• **WORK TO BE COMPLETED**:
Each line of the entries below that includes "implementation" belongs in your answer.

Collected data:
Content starts

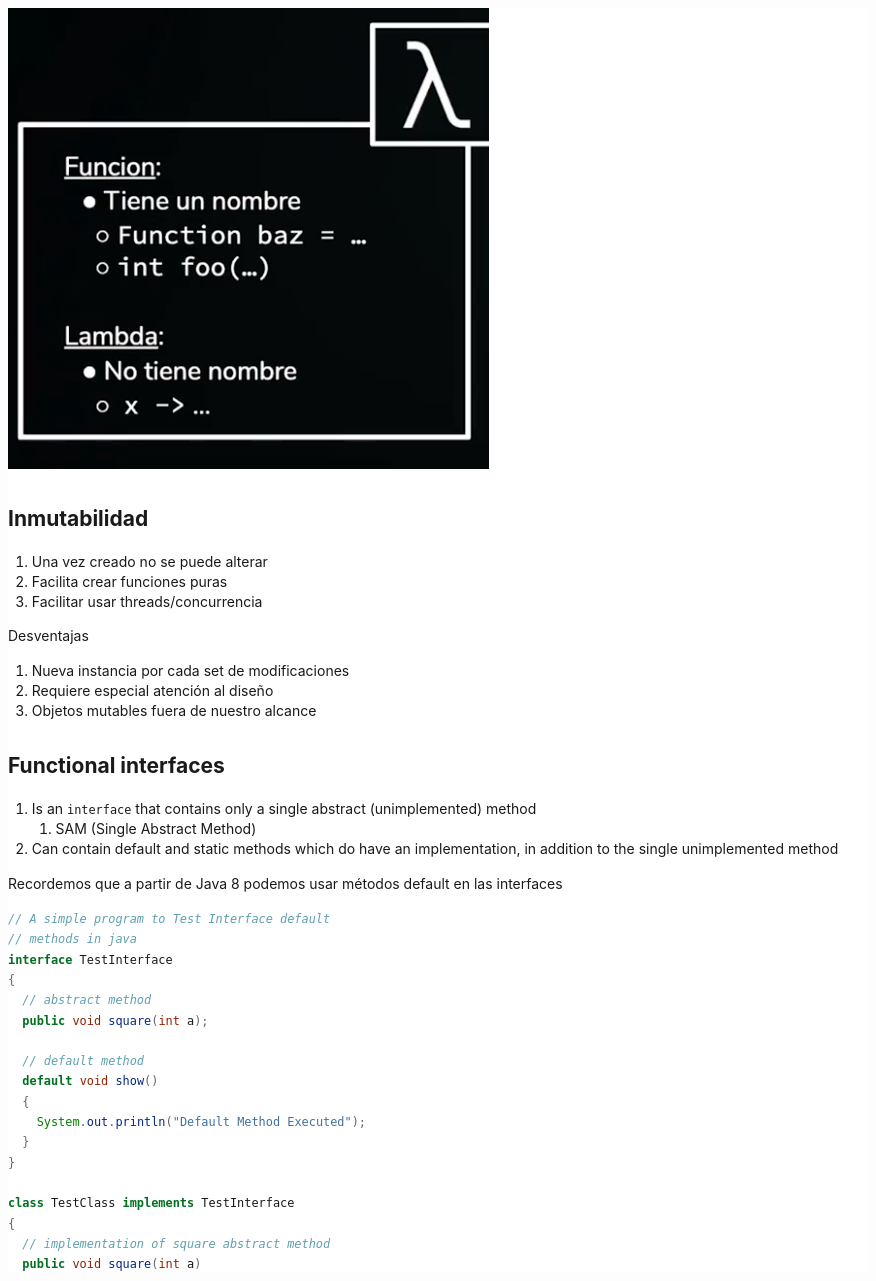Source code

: ![3](../images/geosat_3_3.png)

## Inmutabilidad

1. Una vez creado no se puede alterar
2. Facilita crear funciones puras
3. Facilitar usar threads/concurrencia

Desventajas

1. Nueva instancia por cada set de modificaciones
2. Requiere especial atención al diseño
3. Objetos mutables fuera de nuestro alcance

## Functional interfaces

1. Is an `interface` that contains only a single abstract (unimplemented) method
   1. SAM (Single Abstract Method)
2. Can contain default and static methods which do have an implementation, in addition to the single unimplemented method

Recordemos que a partir de Java 8 podemos usar métodos default en las interfaces

```java
// A simple program to Test Interface default
// methods in java
interface TestInterface
{
  // abstract method
  public void square(int a);

  // default method
  default void show()
  {
    System.out.println("Default Method Executed");
  }
}

class TestClass implements TestInterface
{
  // implementation of square abstract method
  public void square(int a)
```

Content ends

• **EXPECTED ANSWER**:
2. Can contain default and static methods which do have an implementation, in addition to the single unimplemented method
  // implementation of square abstract method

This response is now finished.